= R. Sivaraman =

Indian politician

R. Sivaraman (died 2007) was an Indian politician and a Member of the Legislative Assembly. He was elected to the Tamil Nadu legislative assembly as a Dravida Munnetra Kazhagam (DMK) candidate from Tiruppattur (194) constituency in the 1996 election.

Sivaraman contested the Tiruppattur constituency again in 2001, when he was runner-up to K. K. Umadhevan of the All India Anna Dravida Munnetra Kazhagam.

Supporters of Sivaraman were initially unhappy when the DMK decided not to let him run for the Tiruppattur seat in 2006. They were placated when he was given the opportunity to stand instead for the Sivaganga constituency.

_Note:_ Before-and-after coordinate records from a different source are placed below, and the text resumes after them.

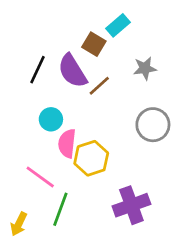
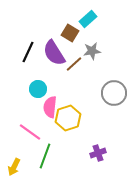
gray star: (145, 68) -> (92, 51), moved
purple cross: (131, 205) -> (98, 153), size x0.6

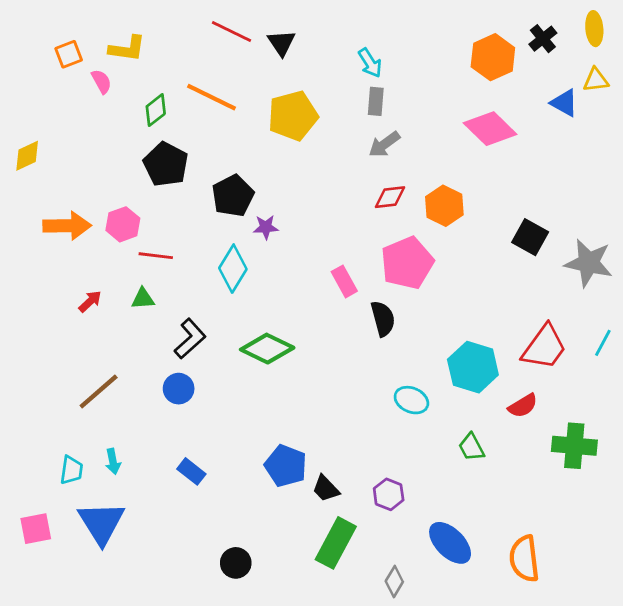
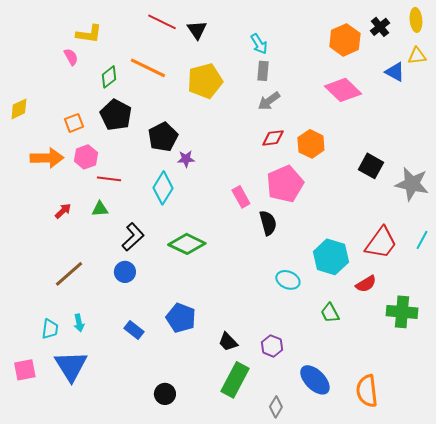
orange square: (69, 54) -> (74, 123), moved
blue pentagon: (286, 466) -> (181, 318), moved

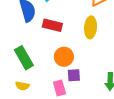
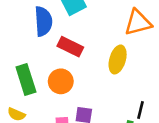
orange circle: (64, 57) -> (61, 81), moved

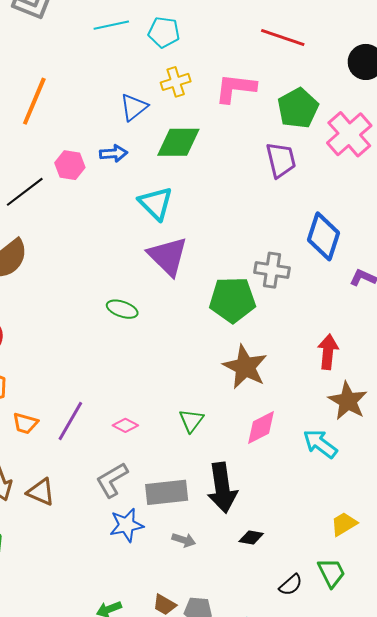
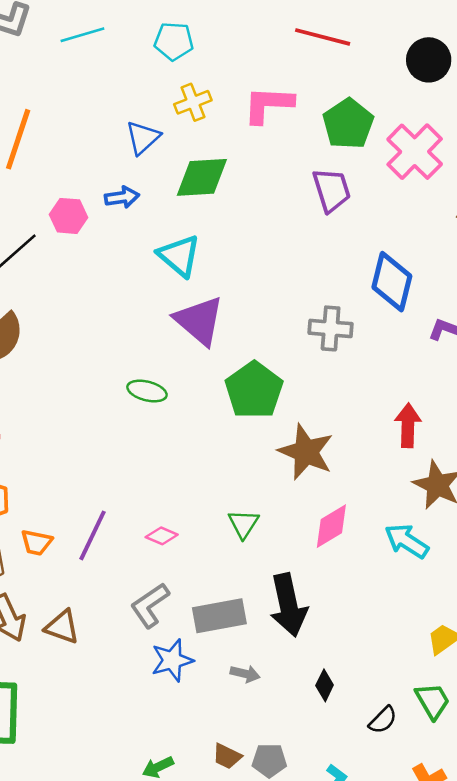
cyan line: (111, 25) -> (82, 35), moved
green pentagon: (232, 300) -> (254, 390), moved, turned -30
black diamond: (251, 537) -> (325, 685), moved, turned -70

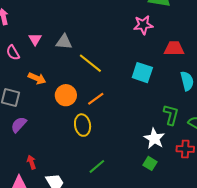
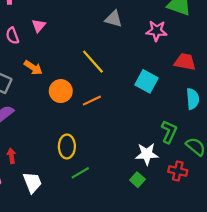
gray triangle: (64, 42) -> (114, 19), moved
yellow ellipse: (83, 125) -> (67, 146), moved
white star: (154, 138) -> (147, 154), turned 30

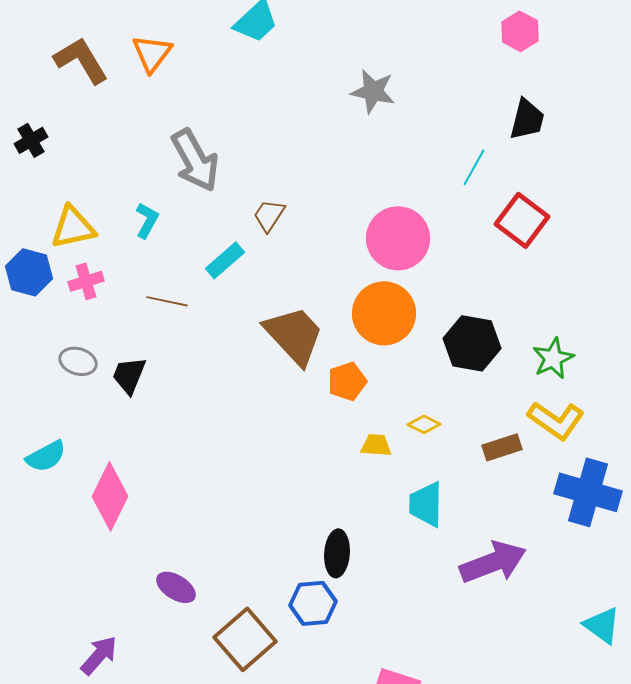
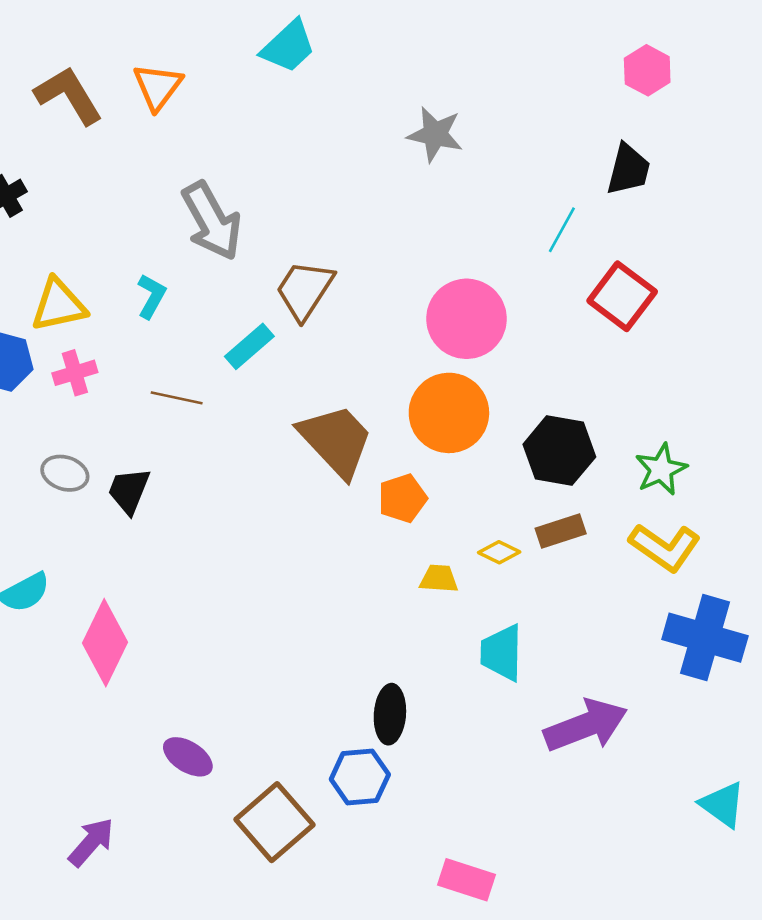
pink hexagon: (520, 31) -> (647, 70), moved
brown trapezoid: (269, 215) -> (305, 290), size x1.5
brown rectangle: (502, 447) -> (561, 531), moved

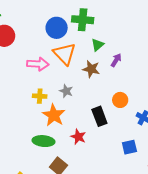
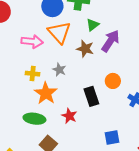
purple arrow: (116, 60) -> (111, 41), size x1.6
blue square: (129, 147) -> (112, 137), moved

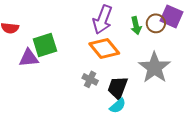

More violent incidents with which Sivaraman, who owned a stone quarry, became associated occurred in 2007. In February, he was arrested on an allegation of hiring a group of henchmen to damage the offices of a business rival and attack staff there. Then, in June, an explosion that resulted in many injuries and two deaths, including that of P. Murugan, was considered by police to involve a dispute between a faction within the DMK led by Sivaraman and another led by K. R. Periyakaruppan. Murugan was of Sivaraman's group.

Sivaraman died in hospital, aged 46, on 8 July 2007. He was survived by his wife and two children.